Suas tarefas:
1 > Liste os temas de reflexão que a iniciativa propõe, segundo o texto sobre a campanha de inclusão em Westfália.
2 > Retome o texto sobre a campanha de inclusão em Westfália a partir do ponto em que ele para.

Trecho fornecido:
Agosto é marcado pela Semana Nacional da Pessoa com Deficiência Intelectual e Múltipla, realizada entre os dias 21 e 28. Em Westfália, o período é acompanhado pela 12ª Campanha Municipal de Mobilização para o Mês da Pessoa com Deficiência, que neste ano busca ampliar o diálogo sobre inclusão e envolver estudantes, adolescentes e pessoas com deficiência nas atividades.
A iniciativa propõe reflexões sobre respeito às diferenças, acessibilidade, autonomia e igualdade de oportunidades, com o objetivo de incentivar atitudes inclusivas no cotidiano e contribuir para a superação de preconceitos e barreiras.
Como parte da programação, técnicas do Centro de Referência de Assistência Social (CRAS) realizaram atividades com estudantes do 6º ao 9º ano da EMEF Vila Schmidt. Durante os encontros, os alunos foram convidados a refletir sobre o significado da inclusão e sobre como o município está preparado para acolher crianças, adolescentes e adultos com diferentes limitações.
Segundo a psicopedagoga Fabiana Christ, as atividades possibilitaram ouvir a percepção dos estudantes sobre o tema e discutir formas de contribuir para uma comunidade mais acolhedora. “O trabalho com os estudantes foi muito produtivo”, avalia.
A campanha também envolveu os grupos do Serviço de Convivência e Fortalecimento de Vínculos do CRAS. Adolescentes e pessoas com deficiência participaram de uma tarde de integração, socialização e troca de experiências, ampliando o debate e aproximando diferentes perspectivas sobre a inclusão.
As contribuições reunidas durante as atividades deram origem a um mural coletivo, elaborado a partir dos apontamentos dos estudantes da EMEF Vila Schmidt e dos participantes dos grupos do CRAS. O material está exposto no saguão da Prefeitura de Westfália e busca levar a reflexão sobre o tema também ao espaço público.

Linhas exibidas:
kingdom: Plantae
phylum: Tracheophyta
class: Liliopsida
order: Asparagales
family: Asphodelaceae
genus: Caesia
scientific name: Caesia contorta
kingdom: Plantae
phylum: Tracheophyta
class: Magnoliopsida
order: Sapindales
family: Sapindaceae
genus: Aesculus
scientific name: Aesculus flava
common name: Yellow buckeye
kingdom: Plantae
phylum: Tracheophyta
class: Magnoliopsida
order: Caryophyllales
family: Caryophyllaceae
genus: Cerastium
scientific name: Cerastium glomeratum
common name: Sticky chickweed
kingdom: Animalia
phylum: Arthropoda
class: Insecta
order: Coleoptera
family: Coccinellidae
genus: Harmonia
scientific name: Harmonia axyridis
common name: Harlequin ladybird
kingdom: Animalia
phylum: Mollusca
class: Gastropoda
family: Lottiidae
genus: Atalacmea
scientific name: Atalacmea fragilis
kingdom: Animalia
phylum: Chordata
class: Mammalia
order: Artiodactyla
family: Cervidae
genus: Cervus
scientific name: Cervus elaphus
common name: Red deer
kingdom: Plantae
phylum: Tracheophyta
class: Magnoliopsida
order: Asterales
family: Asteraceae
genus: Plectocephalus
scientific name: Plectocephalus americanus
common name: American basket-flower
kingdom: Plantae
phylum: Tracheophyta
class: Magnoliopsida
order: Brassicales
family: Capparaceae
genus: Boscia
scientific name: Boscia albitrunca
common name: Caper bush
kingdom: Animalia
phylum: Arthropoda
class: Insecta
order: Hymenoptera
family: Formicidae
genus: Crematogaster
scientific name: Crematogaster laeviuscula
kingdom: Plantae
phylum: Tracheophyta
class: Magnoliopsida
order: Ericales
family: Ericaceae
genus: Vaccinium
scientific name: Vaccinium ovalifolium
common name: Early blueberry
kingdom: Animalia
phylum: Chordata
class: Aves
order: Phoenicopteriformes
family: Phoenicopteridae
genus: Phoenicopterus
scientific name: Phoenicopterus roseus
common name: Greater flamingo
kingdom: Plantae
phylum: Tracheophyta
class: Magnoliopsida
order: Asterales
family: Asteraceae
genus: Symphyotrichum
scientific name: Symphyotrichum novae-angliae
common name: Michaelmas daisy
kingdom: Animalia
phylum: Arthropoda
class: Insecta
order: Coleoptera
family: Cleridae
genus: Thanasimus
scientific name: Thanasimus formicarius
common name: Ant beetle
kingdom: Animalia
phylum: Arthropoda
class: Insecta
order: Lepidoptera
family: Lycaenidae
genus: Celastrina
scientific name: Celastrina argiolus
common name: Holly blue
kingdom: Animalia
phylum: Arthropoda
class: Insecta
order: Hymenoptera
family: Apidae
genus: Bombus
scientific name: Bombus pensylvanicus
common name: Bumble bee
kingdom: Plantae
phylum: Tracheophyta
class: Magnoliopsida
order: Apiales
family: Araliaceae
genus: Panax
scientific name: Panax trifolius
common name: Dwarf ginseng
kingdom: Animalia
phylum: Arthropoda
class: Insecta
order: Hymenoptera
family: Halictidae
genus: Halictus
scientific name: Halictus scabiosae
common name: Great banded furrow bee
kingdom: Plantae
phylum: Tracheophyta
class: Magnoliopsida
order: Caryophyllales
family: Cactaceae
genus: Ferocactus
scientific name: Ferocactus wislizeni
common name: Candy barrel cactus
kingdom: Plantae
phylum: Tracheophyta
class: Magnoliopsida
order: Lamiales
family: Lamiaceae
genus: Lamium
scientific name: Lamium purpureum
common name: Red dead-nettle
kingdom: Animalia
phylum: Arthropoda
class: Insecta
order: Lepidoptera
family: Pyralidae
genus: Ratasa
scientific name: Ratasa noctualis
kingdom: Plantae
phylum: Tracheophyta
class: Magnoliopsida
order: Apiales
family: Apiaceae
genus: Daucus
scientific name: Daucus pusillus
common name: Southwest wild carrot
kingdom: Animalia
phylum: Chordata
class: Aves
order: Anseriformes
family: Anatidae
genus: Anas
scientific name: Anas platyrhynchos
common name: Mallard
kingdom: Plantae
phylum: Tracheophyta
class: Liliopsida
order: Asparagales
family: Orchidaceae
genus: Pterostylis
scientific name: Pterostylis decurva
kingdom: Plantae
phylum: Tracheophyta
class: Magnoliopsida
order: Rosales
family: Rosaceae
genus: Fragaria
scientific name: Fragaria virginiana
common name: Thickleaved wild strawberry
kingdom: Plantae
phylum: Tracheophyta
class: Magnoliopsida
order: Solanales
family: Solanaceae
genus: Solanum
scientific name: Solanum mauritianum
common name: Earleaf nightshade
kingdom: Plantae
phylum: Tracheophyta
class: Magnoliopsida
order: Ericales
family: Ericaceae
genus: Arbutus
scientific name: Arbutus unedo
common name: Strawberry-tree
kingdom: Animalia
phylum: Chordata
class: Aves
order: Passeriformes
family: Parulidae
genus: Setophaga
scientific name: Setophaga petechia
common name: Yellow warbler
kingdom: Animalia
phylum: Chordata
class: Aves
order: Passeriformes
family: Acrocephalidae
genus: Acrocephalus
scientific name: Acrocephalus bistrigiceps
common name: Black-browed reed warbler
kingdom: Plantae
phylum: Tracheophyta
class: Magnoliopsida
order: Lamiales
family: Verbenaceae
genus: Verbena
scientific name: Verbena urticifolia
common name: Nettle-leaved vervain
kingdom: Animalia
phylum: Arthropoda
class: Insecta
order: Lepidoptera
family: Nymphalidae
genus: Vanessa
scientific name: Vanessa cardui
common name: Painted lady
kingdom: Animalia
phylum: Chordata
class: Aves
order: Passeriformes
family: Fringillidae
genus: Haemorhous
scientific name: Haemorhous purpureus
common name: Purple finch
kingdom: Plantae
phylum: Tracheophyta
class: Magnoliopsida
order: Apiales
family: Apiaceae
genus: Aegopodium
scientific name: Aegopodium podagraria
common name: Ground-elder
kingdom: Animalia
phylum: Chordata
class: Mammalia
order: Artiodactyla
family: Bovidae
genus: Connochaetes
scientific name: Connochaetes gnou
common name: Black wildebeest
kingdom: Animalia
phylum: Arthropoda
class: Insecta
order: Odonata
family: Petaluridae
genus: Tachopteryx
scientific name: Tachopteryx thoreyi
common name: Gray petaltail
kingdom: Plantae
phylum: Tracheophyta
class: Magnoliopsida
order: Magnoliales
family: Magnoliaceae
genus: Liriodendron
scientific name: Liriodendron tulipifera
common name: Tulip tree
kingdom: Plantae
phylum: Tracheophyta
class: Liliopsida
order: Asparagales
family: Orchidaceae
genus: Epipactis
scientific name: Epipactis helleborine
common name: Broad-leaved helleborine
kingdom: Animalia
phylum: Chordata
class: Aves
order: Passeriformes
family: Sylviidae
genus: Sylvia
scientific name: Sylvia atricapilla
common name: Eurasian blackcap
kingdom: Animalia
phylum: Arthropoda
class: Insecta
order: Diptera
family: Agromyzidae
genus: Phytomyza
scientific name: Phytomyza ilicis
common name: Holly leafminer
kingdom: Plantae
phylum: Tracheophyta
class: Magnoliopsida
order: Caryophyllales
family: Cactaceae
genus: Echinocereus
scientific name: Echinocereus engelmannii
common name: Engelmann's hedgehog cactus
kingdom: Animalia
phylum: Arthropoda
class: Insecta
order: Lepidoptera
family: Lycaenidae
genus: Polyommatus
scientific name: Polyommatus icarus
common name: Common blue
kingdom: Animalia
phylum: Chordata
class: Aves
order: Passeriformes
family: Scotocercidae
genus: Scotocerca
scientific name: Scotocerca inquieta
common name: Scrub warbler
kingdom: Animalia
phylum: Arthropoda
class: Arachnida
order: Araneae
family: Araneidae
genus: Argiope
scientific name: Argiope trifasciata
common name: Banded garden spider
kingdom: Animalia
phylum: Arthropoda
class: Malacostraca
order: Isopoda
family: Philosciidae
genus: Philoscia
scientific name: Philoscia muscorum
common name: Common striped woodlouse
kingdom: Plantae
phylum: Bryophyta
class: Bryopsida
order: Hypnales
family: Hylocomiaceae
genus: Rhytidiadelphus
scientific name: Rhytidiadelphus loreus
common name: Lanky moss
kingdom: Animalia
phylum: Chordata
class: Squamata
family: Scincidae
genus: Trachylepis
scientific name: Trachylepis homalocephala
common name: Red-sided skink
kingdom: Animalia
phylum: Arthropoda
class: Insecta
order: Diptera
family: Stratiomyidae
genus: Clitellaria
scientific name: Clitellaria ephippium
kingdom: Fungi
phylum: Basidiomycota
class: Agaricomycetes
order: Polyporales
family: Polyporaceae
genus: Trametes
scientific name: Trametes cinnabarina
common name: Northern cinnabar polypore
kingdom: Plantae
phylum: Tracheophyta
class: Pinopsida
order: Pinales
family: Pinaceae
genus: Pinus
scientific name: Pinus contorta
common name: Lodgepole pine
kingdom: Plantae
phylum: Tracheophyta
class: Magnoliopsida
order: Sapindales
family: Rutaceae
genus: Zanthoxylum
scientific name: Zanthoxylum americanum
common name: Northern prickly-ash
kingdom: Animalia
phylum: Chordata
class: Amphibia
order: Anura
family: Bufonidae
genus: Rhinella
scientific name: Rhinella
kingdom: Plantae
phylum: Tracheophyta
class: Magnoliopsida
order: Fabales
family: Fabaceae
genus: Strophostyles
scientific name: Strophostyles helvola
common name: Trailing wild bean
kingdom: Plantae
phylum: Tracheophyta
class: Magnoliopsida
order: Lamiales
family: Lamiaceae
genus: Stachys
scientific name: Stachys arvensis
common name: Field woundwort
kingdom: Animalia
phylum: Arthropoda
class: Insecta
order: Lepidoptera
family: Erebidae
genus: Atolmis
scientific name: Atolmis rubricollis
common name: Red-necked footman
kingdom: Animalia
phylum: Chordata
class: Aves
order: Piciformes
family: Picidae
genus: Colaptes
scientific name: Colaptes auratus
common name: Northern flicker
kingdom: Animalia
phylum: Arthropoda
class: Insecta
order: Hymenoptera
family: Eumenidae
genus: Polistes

Respostas:
1 >
- respeito às diferenças
- acessibilidade
- autonomia
- igualdade de oportunidades

2 >
“Nós percebemos que, de fato, neste município, é trabalhado esse tema tanto nas escolas quanto nos nossos grupos do CRAS”, destaca Fabiana.
Para a coordenadora do CRAS, Pauline Dahmer, a proposta também permitiu compreender como os jovens percebem a inclusão e incentivar mudanças que podem começar em atitudes cotidianas. “Muito se fala em inclusão, e um dos objetivos desse trabalho é ver de que maneira esses jovens e adolescentes enxergam a inclusão e como eles podem trabalhá-la no dia a dia, com simples atitudes que fazem a diferença na vida de alguém”, afirma.
A mobilização reforça que a inclusão deve estar presente de forma permanente nas escolas, famílias, serviços públicos e demais espaços da comunidade. “Não é somente no mês de agosto, quando temos a data. A inclusão é trabalhada todos os dias, seja qual for o âmbito”, complementa Pauline.
Com as ações desenvolvidas durante o mês, Westfália busca ampliar a participação da comunidade no debate e reforçar a importância do respeito, do acolhimento e da convivência com as diferenças.